→ **WHAT IS BEING ASKED**: In your reply, repeat the full listing exactly and leave each picture out.

-------- DATASET EXTRACT --------

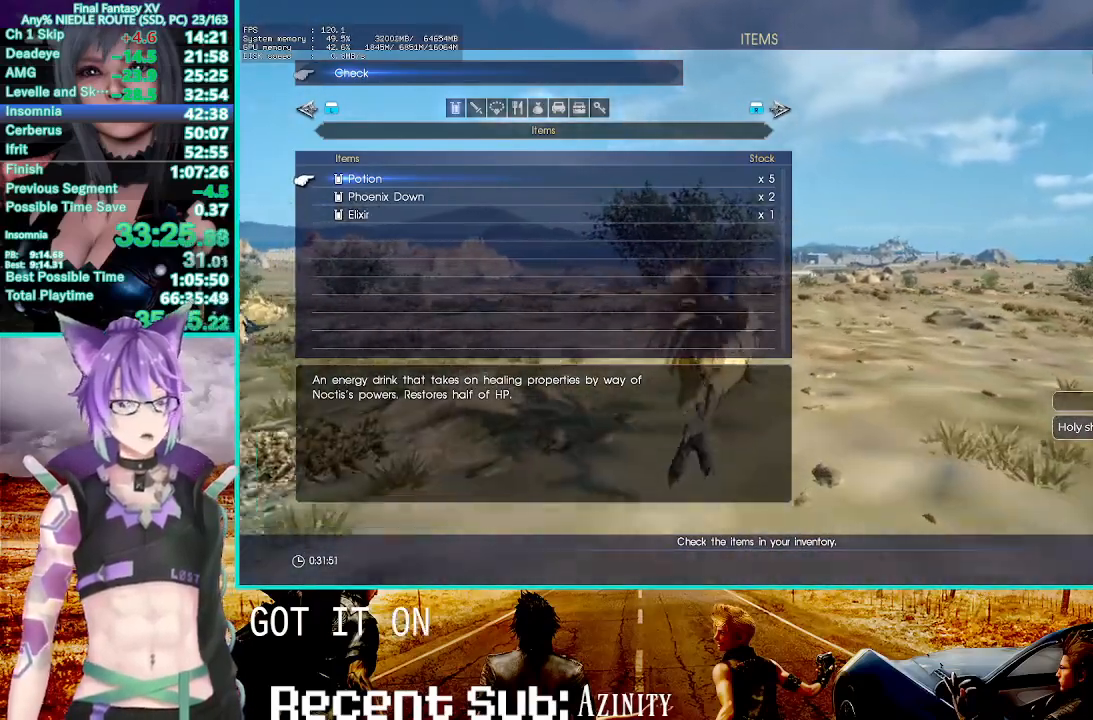
{"buttons": ["R2"], "left_stick": "up", "right_stick": "center", "events": []}
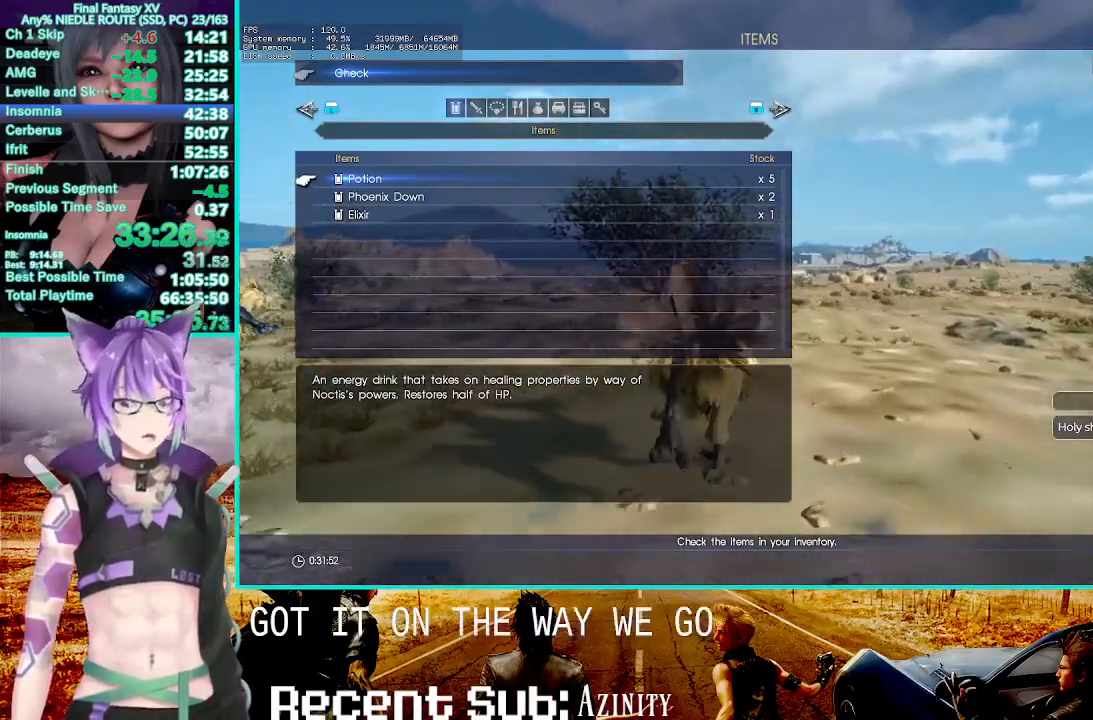
{"buttons": ["R2"], "left_stick": "up", "right_stick": "center", "events": [[267, "TRIANGLE", "down"], [433, "TRIANGLE", "up"]]}
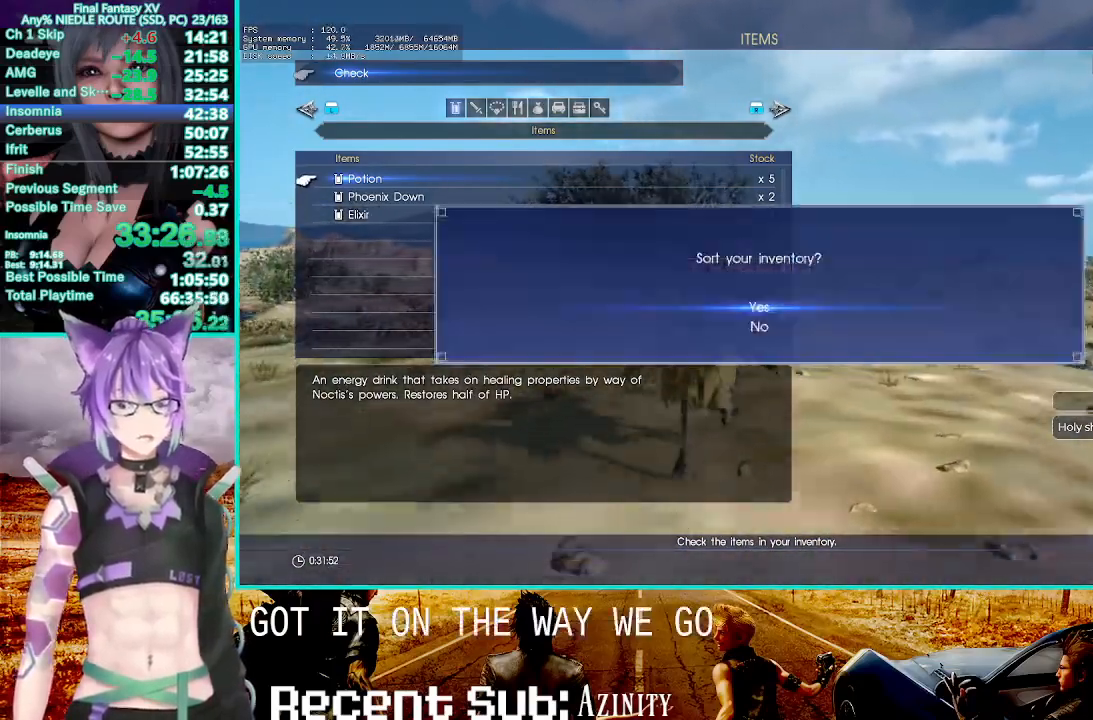
{"buttons": ["R2"], "left_stick": "up", "right_stick": "center", "events": [[250, "DPAD_DOWN", "down"], [333, "DPAD_DOWN", "up"]]}
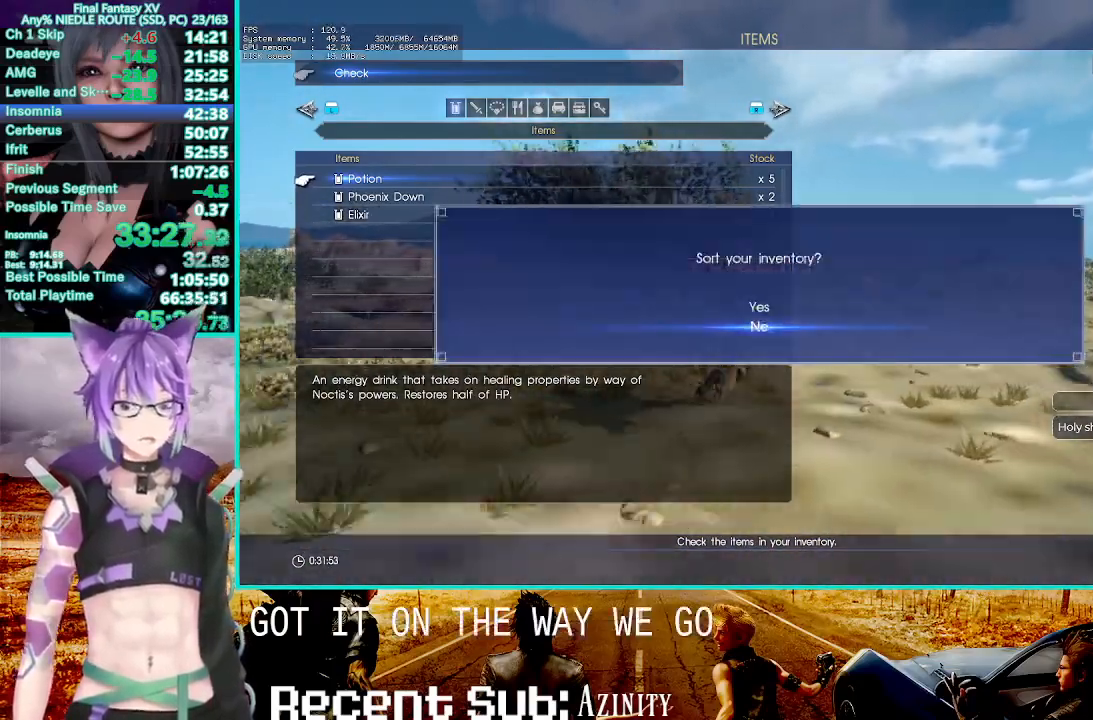
{"buttons": ["R2"], "left_stick": "up", "right_stick": "center", "events": []}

--------

→ **OUTPUT OF THE TASK**:
{"buttons": ["R2"], "left_stick": "up", "right_stick": "center", "events": []}
{"buttons": ["R2"], "left_stick": "up", "right_stick": "center", "events": [[267, "TRIANGLE", "down"], [433, "TRIANGLE", "up"]]}
{"buttons": ["R2"], "left_stick": "up", "right_stick": "center", "events": [[250, "DPAD_DOWN", "down"], [333, "DPAD_DOWN", "up"]]}
{"buttons": ["R2"], "left_stick": "up", "right_stick": "center", "events": []}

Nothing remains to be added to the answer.